Christmas Story Meditation — the setting

“In those days a decree went out from Emperor Augustus that all the world should be registered. This was the first registration and was taken while Quirinius was governor of Syria. All went to their own towns to be registered.” Luke 2:1-3.

This is how our story begins. No “once upon a time.” No step through the looking glass or the Narnia closet. Joseph and Mary weren’t on some adventure or spiritual pilgrimage. We begin with the absurd, the political, the bureaucratic. A despotic ruler wants to tax the people, and in order to do that he has to count them. So he orders a mass migration of all the people, orders them to travel potentially hundreds of miles, on foot, so that they could pay him money. Money that would probably go to pay for his armies, to keep these same people under control. This is how our story begins. God breaks into the ordinary, hardscrabble human life, where the mighty wield their power against the powerless. It invites us to ponder this: what story are we living? Because if we didn’t know better, it looks as though Empire, rulers ruling, conquering other people and nations rising and falling, is the framing story, the story’s reason for its telling. We live this story all the time, who’s in and who’s out, who are the wannabees, the rebels, the accommodators, the retreaters, all defining themselves and their lives in terms of human power. But we know this story is actually not about Caesar Augustus, or Quirinius. It’s about two no-bodies from a back-water town. The vulnerable and the powerless. This is where, and how, God’s great love is born into the world.
What is your journey, and where is God in your journey? What is the framing story?

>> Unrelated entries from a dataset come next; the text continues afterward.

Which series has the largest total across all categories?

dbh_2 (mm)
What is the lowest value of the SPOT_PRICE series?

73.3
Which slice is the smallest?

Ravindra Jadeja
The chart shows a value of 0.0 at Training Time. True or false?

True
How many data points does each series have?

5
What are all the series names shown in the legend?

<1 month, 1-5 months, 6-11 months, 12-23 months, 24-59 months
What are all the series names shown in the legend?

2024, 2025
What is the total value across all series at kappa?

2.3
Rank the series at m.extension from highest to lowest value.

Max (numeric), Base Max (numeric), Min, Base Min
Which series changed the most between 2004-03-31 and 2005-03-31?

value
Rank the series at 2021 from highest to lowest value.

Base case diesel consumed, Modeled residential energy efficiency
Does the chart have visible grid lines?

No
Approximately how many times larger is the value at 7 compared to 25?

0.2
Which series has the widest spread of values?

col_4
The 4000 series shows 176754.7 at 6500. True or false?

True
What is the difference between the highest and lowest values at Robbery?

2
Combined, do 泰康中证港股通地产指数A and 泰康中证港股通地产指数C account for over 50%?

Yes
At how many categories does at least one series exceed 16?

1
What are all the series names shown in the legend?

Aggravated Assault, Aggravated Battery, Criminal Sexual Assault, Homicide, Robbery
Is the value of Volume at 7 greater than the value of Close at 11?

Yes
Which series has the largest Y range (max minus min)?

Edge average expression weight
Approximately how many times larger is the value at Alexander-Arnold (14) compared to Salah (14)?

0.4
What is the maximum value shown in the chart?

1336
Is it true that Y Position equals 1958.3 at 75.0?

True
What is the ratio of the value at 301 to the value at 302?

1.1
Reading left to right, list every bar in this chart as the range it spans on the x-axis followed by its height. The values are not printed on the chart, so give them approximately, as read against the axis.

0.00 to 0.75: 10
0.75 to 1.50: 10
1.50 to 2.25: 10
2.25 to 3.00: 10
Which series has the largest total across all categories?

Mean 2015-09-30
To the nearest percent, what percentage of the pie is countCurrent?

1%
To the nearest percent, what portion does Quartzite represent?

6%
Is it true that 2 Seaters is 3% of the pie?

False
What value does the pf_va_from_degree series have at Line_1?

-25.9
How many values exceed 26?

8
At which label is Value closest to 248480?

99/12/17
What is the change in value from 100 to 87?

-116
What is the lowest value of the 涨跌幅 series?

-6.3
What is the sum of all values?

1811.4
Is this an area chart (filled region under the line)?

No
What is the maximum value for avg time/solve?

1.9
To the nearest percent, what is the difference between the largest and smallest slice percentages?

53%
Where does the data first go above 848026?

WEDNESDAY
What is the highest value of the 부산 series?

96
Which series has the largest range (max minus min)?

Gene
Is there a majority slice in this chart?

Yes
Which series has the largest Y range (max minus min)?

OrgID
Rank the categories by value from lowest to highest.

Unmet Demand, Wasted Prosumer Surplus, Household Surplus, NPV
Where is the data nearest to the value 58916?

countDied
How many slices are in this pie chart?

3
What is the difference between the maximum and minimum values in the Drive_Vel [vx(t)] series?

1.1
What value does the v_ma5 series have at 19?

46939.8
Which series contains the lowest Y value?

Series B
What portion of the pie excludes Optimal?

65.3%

Advent meditation hits home

Here is an excerpt from a little book of meditations from Richard Rohr I read this morning and posted on the News from the Pews Meditation –

“How do we give birth, as Mary did?
We tend to manage life more than just live it. We are all overstimulated and drowning in options. We are trained to be managers, to organize life, to make things happen. That is what built our culture. It is not all bad, but if you transfer that to the spiritual life, it is pure heresy. …
We can’t manage, maneuver or manipulate spiritual energy. It is a matter of letting go and receiving what is being given freely. It is the gradual emptying of our attachment to our small self so that there is room for a new conception and a new birth. … Mary is the archetype of such self-displacement and surrender. If Jesus is the symbol of the gift itself and how God gives the gift, then Mary is the symbol of how the gift is received and treasured. Whatever God gives is always experienced as totally unearned grace …
There is no mention of any moral worthiness, achievement or preparedness in May, only humble trust and surrender. She gives us all, therefore, a bottomless hope in our own little state. If we ourselves try to “manage” God, or manufacture our own worthiness by any performance principle whatsoever, we will never bring forth the Christ but only ourselves. Mary does not manage, fix, control or “perform ” in any way. She just says “yes!” and brings for the abundance that Isaiah promises.”
Richard Rohr, Preparing for Christmas with Richard Rohr: Daily Meditations for Advent (Cincinnati, OH: Franciscan Media, 2008), 311-32.

Breaking open

Last Sunday I preached about Advent as the season of anticipating God’s breaking in to a broken world. How it is often through things being broken open that new life can emerge. I talked about how I had seen the work of Pamela Perkins, who takes abandoned glass and makes gorgeous works of art.  You can get a glimpse of this work by clicking here. There is a famous quote from Joseph Campbell that has grounded Perkins’ creative expression as she walks through her own loss: ” Out of perfection nothing can be made. Every process involves breaking something up.”